▸ **ABOUT THIS EXERCISE**: The reply to the records below should contain exactly the lines from the line with "M111 2052 152" through the line with "M459 1149 737 393 747 358", and nothing besides.

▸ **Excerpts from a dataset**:
>>>

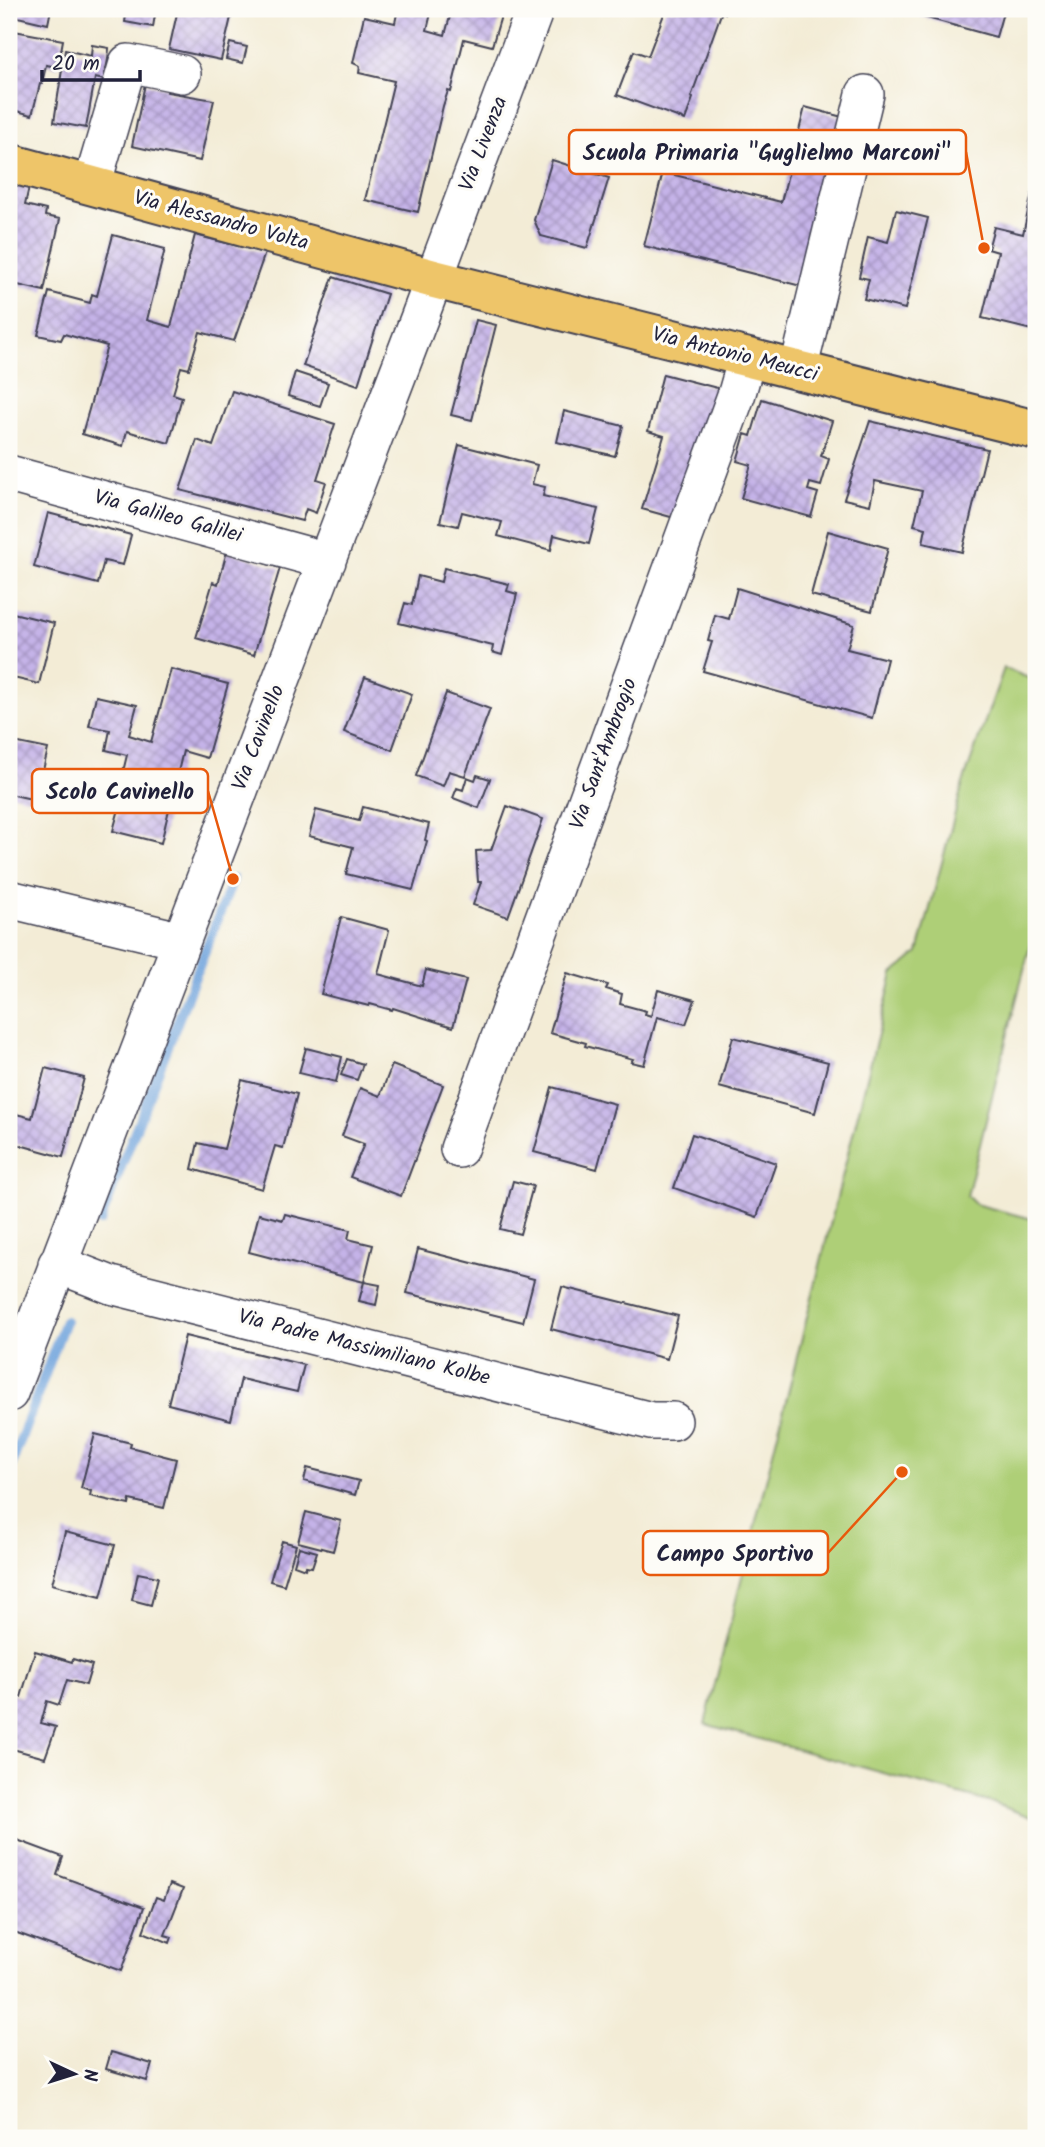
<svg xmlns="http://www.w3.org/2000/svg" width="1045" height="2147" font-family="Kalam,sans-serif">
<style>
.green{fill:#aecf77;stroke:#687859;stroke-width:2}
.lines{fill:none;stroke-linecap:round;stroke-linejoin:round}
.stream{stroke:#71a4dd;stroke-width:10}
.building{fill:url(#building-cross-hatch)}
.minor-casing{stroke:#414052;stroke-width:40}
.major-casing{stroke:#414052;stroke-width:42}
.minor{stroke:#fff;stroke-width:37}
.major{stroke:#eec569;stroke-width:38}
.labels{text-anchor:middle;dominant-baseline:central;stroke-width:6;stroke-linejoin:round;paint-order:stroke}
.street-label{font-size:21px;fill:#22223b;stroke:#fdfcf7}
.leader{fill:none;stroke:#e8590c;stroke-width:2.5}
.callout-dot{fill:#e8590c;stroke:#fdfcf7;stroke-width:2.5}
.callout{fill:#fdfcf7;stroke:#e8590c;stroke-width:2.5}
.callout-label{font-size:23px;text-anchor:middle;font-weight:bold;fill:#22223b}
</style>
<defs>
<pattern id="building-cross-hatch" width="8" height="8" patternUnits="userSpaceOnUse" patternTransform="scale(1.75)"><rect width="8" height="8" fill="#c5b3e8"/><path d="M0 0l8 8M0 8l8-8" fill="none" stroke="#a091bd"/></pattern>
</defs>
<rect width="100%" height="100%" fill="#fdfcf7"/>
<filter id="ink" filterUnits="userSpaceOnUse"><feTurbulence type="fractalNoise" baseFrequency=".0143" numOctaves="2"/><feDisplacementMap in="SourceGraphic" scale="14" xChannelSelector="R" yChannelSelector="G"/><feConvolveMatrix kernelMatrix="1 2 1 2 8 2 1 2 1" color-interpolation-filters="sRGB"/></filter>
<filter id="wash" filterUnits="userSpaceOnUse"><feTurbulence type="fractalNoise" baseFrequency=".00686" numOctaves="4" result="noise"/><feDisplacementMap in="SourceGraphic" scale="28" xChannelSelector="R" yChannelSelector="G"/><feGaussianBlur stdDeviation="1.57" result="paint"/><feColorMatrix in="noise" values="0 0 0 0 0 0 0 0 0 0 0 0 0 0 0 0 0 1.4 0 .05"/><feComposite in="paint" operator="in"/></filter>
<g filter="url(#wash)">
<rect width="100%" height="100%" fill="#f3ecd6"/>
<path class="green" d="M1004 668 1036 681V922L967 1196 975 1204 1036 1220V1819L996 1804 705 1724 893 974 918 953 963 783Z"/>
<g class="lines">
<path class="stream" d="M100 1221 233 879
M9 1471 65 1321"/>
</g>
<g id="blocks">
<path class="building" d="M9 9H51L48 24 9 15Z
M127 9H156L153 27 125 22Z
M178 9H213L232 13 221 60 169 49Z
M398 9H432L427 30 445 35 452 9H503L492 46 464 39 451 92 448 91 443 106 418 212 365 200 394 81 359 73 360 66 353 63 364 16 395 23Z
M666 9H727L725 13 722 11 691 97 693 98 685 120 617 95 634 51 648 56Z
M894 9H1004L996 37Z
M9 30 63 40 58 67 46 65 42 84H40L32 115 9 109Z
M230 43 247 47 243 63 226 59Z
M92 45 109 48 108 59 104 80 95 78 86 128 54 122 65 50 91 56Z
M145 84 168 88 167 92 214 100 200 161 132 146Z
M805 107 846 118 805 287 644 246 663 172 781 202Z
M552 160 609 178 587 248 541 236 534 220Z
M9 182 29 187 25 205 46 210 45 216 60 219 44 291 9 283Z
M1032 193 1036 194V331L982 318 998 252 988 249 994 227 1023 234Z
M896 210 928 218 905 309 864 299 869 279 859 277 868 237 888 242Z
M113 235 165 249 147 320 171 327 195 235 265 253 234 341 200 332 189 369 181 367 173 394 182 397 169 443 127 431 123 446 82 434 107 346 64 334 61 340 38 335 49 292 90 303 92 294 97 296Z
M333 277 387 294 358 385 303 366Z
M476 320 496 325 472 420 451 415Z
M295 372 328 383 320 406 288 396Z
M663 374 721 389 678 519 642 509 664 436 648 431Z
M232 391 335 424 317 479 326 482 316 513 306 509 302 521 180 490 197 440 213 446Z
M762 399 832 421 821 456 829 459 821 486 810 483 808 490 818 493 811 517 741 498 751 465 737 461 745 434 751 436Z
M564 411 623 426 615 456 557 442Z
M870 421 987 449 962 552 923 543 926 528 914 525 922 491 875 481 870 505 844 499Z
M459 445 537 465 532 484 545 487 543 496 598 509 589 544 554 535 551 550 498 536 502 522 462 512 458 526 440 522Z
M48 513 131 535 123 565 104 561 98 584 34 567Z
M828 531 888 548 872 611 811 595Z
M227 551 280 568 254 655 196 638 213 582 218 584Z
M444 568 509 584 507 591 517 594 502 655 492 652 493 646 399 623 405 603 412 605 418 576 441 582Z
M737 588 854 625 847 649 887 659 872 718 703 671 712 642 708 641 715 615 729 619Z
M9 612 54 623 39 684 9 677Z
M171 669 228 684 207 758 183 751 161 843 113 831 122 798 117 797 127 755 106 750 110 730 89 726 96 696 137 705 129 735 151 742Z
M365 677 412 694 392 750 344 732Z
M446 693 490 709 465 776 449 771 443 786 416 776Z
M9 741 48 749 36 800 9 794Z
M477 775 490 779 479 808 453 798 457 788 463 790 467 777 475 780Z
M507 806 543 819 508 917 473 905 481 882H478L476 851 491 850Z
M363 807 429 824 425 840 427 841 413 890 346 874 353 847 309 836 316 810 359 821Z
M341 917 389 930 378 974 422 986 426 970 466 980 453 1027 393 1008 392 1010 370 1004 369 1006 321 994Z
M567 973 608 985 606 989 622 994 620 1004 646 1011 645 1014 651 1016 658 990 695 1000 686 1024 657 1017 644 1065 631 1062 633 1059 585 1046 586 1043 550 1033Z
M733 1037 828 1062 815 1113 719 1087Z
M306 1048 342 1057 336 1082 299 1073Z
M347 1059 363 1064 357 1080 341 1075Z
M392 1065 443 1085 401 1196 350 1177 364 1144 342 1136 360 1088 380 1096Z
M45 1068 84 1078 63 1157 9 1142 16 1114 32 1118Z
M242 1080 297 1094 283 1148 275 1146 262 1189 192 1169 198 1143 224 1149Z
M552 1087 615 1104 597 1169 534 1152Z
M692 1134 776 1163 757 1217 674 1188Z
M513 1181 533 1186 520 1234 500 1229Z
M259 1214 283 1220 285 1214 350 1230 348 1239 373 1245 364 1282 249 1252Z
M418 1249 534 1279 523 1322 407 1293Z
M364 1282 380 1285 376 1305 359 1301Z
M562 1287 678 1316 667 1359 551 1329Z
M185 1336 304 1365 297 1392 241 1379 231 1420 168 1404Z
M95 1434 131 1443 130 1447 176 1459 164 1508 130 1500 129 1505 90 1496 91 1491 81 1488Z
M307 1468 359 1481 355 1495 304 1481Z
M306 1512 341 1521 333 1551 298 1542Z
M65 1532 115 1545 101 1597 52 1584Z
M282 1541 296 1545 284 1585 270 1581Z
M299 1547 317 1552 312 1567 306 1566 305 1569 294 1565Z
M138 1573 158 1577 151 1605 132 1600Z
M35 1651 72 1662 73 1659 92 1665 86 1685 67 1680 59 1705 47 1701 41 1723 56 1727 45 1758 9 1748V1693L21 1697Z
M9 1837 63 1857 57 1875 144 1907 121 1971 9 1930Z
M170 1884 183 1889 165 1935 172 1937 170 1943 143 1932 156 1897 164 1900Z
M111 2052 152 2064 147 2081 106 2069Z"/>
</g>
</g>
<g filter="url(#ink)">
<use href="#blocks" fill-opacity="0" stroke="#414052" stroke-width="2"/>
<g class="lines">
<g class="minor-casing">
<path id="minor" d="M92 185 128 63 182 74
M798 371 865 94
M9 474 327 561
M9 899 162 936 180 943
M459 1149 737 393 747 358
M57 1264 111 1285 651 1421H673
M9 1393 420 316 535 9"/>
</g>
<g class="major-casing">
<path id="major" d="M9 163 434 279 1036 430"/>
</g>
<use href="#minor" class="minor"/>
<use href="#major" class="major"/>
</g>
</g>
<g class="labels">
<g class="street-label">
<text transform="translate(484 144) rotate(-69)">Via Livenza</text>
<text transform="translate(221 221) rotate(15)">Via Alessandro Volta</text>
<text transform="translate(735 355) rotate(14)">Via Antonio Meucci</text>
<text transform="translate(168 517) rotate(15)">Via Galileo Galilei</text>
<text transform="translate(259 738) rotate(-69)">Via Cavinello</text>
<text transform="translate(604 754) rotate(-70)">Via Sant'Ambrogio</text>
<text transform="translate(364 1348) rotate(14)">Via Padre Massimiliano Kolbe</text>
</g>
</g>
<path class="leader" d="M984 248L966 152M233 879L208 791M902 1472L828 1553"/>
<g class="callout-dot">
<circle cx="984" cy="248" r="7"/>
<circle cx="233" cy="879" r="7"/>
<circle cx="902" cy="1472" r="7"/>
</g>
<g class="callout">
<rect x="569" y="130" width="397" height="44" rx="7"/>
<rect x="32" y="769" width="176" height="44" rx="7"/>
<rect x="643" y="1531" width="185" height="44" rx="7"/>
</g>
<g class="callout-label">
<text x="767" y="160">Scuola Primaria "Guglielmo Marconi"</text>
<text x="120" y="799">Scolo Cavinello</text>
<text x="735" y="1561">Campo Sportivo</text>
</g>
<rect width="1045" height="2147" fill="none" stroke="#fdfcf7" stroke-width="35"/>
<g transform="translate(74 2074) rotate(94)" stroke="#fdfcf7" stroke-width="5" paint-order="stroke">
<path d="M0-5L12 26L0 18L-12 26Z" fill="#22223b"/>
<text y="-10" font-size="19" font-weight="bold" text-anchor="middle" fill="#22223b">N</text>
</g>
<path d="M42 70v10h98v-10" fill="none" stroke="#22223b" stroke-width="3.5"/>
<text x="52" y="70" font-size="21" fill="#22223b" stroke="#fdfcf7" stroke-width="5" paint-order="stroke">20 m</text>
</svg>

<<<

▸ **EXPECTED OUTPUT**:
M111 2052 152 2064 147 2081 106 2069Z"/>
</g>
</g>
<g filter="url(#ink)">
<use href="#blocks" fill-opacity="0" stroke="#414052" stroke-width="2"/>
<g class="lines">
<g class="minor-casing">
<path id="minor" d="M92 185 128 63 182 74
M798 371 865 94
M9 474 327 561
M9 899 162 936 180 943
M459 1149 737 393 747 358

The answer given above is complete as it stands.